I am trying to clusters points in a high-dimensional space (5000 features for each data point). Each feature can take 0 or 1 value. Also for each point only a small subset of the features will be 1 (sparse data). I don't know ground (truth) labels for these points. I am trying various clustering algorithms (Agglomerative, DBSCAN, kmeans) and distance metrics (jacarrd, cosine, euclidean) from sklearn. One question I face is how to decide the right number of clusters. The approach I am using is to compute silhouette score for different values of num_clusters (or eps in case of DBSCAN) and choose the number of clusters for which silhouette score is maximum.

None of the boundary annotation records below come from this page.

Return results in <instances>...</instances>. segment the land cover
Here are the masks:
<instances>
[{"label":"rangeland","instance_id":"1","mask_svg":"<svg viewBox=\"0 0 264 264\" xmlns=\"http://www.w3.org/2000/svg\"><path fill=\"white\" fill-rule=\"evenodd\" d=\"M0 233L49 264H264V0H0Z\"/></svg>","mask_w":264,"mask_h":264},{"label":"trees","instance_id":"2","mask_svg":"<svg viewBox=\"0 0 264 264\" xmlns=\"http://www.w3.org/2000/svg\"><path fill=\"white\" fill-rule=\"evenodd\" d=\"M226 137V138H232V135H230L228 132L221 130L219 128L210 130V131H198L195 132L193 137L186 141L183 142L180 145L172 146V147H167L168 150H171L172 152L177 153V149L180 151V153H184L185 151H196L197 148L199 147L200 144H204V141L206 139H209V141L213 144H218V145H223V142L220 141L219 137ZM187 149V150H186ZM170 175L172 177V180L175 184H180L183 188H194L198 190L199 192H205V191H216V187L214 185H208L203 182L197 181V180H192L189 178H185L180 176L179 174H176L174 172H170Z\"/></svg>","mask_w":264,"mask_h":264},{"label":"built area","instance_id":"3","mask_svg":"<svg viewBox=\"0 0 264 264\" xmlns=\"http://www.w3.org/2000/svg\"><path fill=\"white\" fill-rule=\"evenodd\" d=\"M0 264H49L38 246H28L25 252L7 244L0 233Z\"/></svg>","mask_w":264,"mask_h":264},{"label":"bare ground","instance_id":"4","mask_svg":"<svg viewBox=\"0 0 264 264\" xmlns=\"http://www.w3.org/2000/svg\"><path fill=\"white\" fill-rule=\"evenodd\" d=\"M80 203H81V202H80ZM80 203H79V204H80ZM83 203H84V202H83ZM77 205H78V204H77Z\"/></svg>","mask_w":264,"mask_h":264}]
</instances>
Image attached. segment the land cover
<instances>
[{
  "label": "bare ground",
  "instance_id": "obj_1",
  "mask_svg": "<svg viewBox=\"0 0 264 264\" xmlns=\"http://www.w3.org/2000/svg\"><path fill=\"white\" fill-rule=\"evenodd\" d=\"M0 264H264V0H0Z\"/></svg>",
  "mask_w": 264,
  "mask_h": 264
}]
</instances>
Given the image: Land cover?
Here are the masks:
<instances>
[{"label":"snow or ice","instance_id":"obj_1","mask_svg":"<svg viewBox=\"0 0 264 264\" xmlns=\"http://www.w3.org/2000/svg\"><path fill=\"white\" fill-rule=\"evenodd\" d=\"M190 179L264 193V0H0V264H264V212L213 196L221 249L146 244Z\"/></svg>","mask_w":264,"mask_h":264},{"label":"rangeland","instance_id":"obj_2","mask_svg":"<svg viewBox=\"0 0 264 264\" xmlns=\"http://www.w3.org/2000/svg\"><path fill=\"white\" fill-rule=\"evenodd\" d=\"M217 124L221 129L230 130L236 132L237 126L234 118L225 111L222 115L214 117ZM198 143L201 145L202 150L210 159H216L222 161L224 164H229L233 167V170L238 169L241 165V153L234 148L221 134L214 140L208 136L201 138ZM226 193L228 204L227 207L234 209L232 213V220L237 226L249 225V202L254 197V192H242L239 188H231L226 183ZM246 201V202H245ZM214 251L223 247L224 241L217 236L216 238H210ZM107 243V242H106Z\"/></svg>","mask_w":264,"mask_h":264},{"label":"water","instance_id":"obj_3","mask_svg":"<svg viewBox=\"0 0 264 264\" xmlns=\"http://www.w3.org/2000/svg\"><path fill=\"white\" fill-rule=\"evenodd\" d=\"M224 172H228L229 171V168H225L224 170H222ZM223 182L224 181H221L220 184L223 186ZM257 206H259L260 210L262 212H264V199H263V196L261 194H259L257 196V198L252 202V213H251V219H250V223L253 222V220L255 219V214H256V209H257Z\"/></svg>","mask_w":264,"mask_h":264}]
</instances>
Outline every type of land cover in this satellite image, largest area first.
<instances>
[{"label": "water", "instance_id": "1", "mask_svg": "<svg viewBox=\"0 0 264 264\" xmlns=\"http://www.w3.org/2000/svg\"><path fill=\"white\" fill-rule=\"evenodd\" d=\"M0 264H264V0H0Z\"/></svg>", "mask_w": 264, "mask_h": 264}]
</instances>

I see on my dataset that silhouette score is maximum for num_clusters=2. As the num_clusters increase the silhouette score decreases. This holds true for Aggolomerative clustering with jaccard/cosine distance or kmeans as well. My expectation was to have more than two clusters. My questions:
- Is my use of silhouette score correct in determining number of clusters? Are there other scores that might be better suited (which can be applied without knowing ground truth).
- How to determine if I am running into curse of dimensionality? The number of points in my dataset is small less than 1000 (each point has 5000 features). If I compute pairwise distances what should look for to confirm dimensionality problem?
- If it is high dimensionality issue, then what are some options for dimensionality reduction given this is sparse binary data?
- Are there any transformations I should consider applying on this data before doing clustering. Does it make sense to apply tf-idf transformation on this sparse binary data (this is not text document data) and then apply clustering?.